A sed or awk solution would probably be shorter, but here's one for Perl:

perl -F/,/ -ane 'print if $F[<INDEX>] eq "<VALUE>"`

where <INDEX> is 0-based (0 for first column, 1 for 2nd column, etc.)

mobrule
+1  A: 

Using awk:

export INDEX=2
export VALUE=bar

awk -F, '$'$INDEX' ~ /^'$VALUE'$/ {print}' inputfile.csv

Edit: As per Dennis Williamson's excellent comment, this could be much more cleanly (and safely) written by defining awk variables using the -v switch:

awk -F, -v index=$INDEX -v value=$VALUE '$index == value {print}' inputfile.csv

Jeez...with variables, and everything, awk is almost a real programming language...

Nate Kohl
The exports are likely unnecessary. And you should use `awk's` variable-passing feature, otherwise the quoting can get hairy: `awk -F, -v index=$INDEX -v value=$VALUE '$index == value {print}' inputfile.csv`
Dennis Williamson
+1  A: 
index=1
value=2
awk -F"," -v i=$index -v v=$value '$(i)==v' file
ghostdog74
+2  A: 

CSV isn't quite that simple. Depending on the limits of the data you have, you might have to worry about quoted values (which may contain commas and newlines) and escaping quotes.
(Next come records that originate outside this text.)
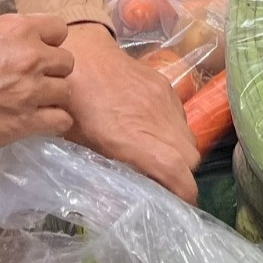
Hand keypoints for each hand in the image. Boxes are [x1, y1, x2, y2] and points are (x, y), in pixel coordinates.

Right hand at [0, 13, 73, 156]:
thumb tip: (7, 40)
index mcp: (16, 29)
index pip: (58, 28)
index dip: (50, 42)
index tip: (38, 52)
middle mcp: (31, 57)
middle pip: (67, 62)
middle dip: (53, 71)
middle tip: (34, 82)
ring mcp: (31, 91)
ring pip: (66, 92)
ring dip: (53, 98)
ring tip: (34, 105)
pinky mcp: (26, 122)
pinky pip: (61, 121)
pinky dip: (53, 122)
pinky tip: (38, 122)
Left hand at [63, 24, 199, 202]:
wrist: (81, 56)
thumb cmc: (72, 106)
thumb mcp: (80, 147)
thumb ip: (103, 175)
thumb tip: (116, 206)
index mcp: (133, 139)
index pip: (177, 171)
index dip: (185, 193)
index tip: (181, 206)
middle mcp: (156, 120)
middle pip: (190, 158)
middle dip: (183, 176)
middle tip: (164, 183)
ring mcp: (164, 101)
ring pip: (189, 137)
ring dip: (179, 152)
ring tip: (158, 156)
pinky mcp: (165, 86)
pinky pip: (181, 117)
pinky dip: (174, 131)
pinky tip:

So if your data are restricted enough can get away with simple comma-splitting fine, shell script can do that easily. If, on the other hand, you need to parse CSV ‘properly’, bash would not be my first choice. Instead I'd look at a higher-level scripting language, for example Python with a csv.reader.

bobince
+2  A: 

As an alternative to cut- or awk-based one-liners, you could use the specialized csvtool aka ocaml-csv:

$ cat yourfile | csvtool -t ',' col "$index" - | grep "$value"
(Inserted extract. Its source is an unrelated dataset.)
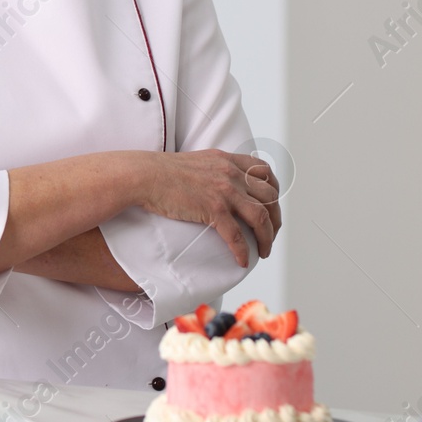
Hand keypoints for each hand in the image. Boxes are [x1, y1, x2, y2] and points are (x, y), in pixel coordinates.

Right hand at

According to the docs, it handles escaping, quoting, etc.

Andrey Vlasovskikh
A: 

In a CSV file, each field is separated by a comma. The problem is, a field itself might have an embedded comma:

Name,Phone
"Woo, John",425-555-1212

You really need a library package that offer robust CSV support instead of relying on using comma as a field separator. I know that scripting languages such as Python has such support. However, I am comfortable with the Tcl scripting language so that is what I use. Here is a simple Tcl script which does what you are asking for:

#!/usr/bin/env tclsh

package require csv 
package require Tclx

# Parse the command line parameters
lassign $argv fileName columnNumber expectedValue

# Subtract 1 from columnNumber because Tcl's list index starts with a
# zero instead of a one
incr columnNumber -1

for_file line $fileName {
    set columns [csv::split $line]
    set columnValue [lindex $columns $columnNumber]
    if {$columnValue == $expectedValue} {
        puts $line
    }   
}

Save this script to a file called csv.tcl and invoke it as:

$ tclsh csv.tcl filename indexNumber expectedValue

Explanation

The script reads the CSV file line by line and store the line in the variable $line, then it split each line into a list of columns (variable $columns). Next, it picks out the specified column and assigned it to the $columnValue variable. If there is a match, print out the original line.